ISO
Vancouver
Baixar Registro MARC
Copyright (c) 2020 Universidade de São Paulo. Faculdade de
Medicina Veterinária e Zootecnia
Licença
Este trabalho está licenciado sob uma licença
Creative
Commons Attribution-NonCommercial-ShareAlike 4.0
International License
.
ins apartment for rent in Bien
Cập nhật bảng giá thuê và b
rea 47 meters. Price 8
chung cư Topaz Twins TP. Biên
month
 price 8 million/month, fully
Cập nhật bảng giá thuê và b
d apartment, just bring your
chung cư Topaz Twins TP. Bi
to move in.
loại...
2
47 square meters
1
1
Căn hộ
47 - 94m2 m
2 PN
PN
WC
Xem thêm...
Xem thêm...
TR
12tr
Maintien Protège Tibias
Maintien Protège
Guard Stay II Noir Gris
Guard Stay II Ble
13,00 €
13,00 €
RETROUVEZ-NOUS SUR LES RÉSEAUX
────────────────────────────────────────
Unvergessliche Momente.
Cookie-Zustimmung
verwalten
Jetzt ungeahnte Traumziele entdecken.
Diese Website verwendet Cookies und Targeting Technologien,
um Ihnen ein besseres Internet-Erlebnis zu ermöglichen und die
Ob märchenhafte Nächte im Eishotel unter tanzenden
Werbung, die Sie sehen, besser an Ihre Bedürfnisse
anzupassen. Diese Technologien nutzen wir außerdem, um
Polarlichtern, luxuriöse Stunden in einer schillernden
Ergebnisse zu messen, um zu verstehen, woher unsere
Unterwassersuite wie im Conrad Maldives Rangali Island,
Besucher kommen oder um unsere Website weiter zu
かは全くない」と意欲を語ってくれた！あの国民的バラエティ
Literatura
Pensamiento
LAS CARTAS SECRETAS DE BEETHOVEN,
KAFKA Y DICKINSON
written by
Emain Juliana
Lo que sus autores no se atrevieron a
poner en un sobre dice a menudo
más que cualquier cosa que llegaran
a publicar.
────────────────────────────────────────
▸ **EXERCISE AIM**
Please give back exactly the lines of the listing above that run from the one containing "LAS CARTAS SECRETAS" through the one containing "a publicar.", and only those.

▸ **SOLUTION FOR THIS TASK**
LAS CARTAS SECRETAS DE BEETHOVEN,
KAFKA Y DICKINSON
written by
Emain Juliana
Lo que sus autores no se atrevieron a
poner en un sobre dice a menudo
más que cualquier cosa que llegaran
a publicar.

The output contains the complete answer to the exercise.